I'm not sure I understand your 3 concerns but I will have a go at making some comments:

1) How to link local plastic Mohr-Coulomb condition to the moments and forces of rotational elastic-brittle bonds BrittleBeamPrms.

BrittleBeamPrms assumes a Mohr-Coulomb failure criterion governing the maximal shear stress within a beam interaction, as a function of the normal (tensile/compressive) stress. The formulae for calculating the shear and normal stresses involves the forces and moments within the beam interaction, accordingly:

shearStress_ij = shear_Force_ij/A_ij + torsion_Moment_ij*R_ij/J_ij
normalStress = -1.*(normal_Force_ij/A_ij + bend_Moment_ij*R_ij/I_ij)

where A_ij is the cross-sectional area of the beam, R_ij is the radius of the beam, I_ij is the bending moment of inertia and J_ij is the twisting moment of inertial. These are just formulae from linear elastic beam theory and typically employed in bonded particle DEM models involving rotational degrees of freedom.

2) Does the model include Rankine tensile cutt-off condition.

There is an option to apply a tensile cut-off for BrittleBeam interactions. I have not yet found this to have any appreciable macroscopic influence on the mechanical properties of the bonded particle assembly though. In the interest of keeping the model simple, I tend not to employ such a cut-off at the scale of individual beam interactions.

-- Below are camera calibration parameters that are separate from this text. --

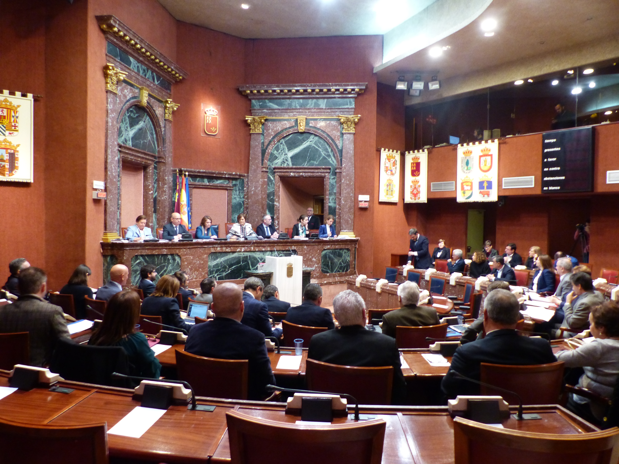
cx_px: 310
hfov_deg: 69.4
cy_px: 232
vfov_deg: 54.9
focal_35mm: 25
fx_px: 447
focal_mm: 4.5
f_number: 2.8
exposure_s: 1/15
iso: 400
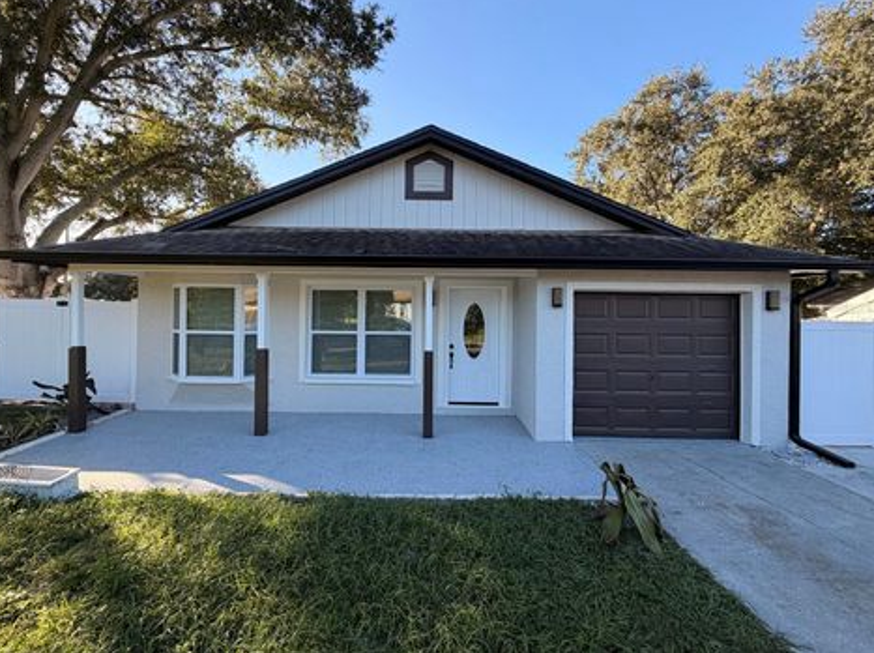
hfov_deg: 98.2
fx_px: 378
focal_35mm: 15
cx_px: 415
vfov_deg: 81.5
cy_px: 307
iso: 50
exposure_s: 1/374
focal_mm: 2.22
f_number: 2.2
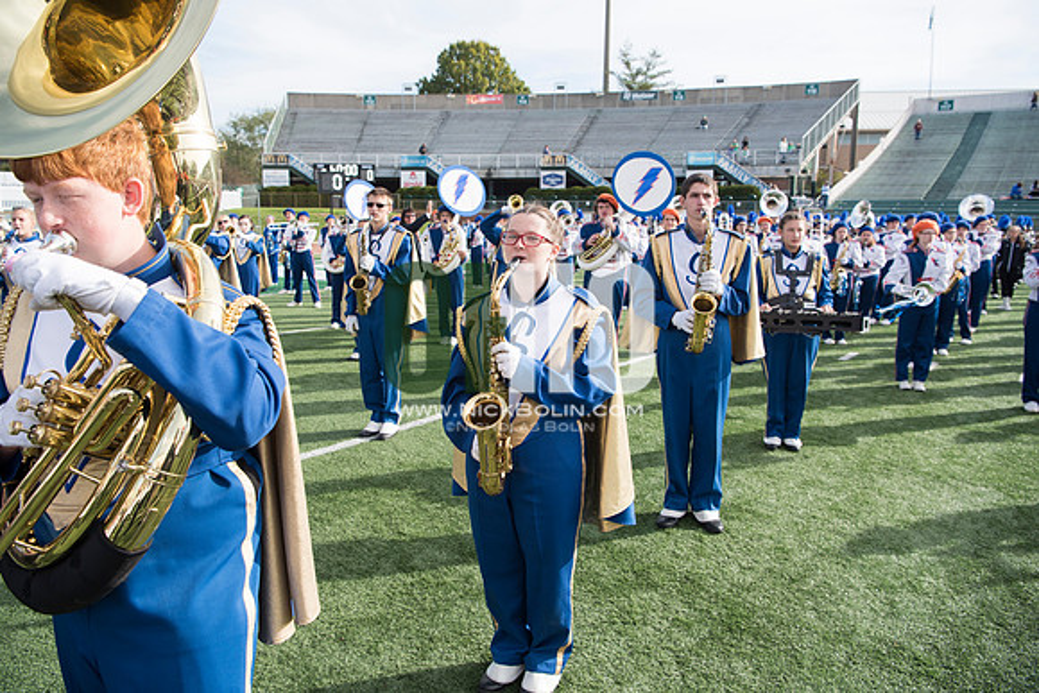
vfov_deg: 53.2
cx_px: 520
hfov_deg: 73.7
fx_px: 693
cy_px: 346
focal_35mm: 24
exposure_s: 1/800
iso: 250
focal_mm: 24
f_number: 5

3) Is it true that strength of rocks cannot be reproduced by the Mohr-Coulomb criterion at least in macro-scale [..] for that reason Hoek-Brown criterion was introduced some time ago.

Essentially, yes this is correct. When triaxial tests are conducted on core samples over a wide range of confining pressures, the failure envelope is observed to deviate from a linear Mohr-Coulomb failure envelope for higher confining pressures. The Hoek-Brown criterion is a purely empirical formula that mimics this observed, nonlinear failure envelope. To my knowledge, there is currently no fundamental basis for the Hoek-Brown failure criterion; nor a fundamental understanding of the observed nonlinearity of the failure envelope at high confining pressures.

I hope this helps a bit. When considering such issues, be mindful that the interaction laws (such as BrittleBeamPrms) apply at the micro-scale; the scale of individual interactions between DEM spheres. The macroscopic mechanical response of the bonded particle model is only partially determined by the choice of interaction law. The assembly (or network) of bonded interactions also has a considerable role in the macroscopic response. Different arrangements of DEM spheres, with differing size-distributions, will result in quite different macroscopic response. The Hoek-Brown failure criterion was devised to mimic the macroscopic response of rocks. It is not clear that such a criterion should be employed at the micro-scale, between two bonded DEM spheres. Indeed, there is also no guarantee that doing so would necessarily result in a nonlinear, macroscopic failure envelope. My personal investigations would suggest that will not be the case in general.

Overall your concerns are very legitimate and probing at the boundaries of knowledge regarding the mechanical response of heterogeneous brittle-elastic materials, as well as how best to model that using numerical methods such as the DEM.

Cheers,

Dion

 Revision history for this message Piotr Klejment (glaubiger) said on 2021-05-05: #2

Hello Dion,

Thank you very much for your valuable response!
This issues arose when I tried to compare DEM simulations with laboratory geologists working on the strength of rocks. Your answer is very brightening!

Thank you very much,
Piotr Klejment

 Revision history for this message Piotr Klejment (glaubiger) said on 2021-05-05: #3

Thanks Dion Weatherley, that solved my question.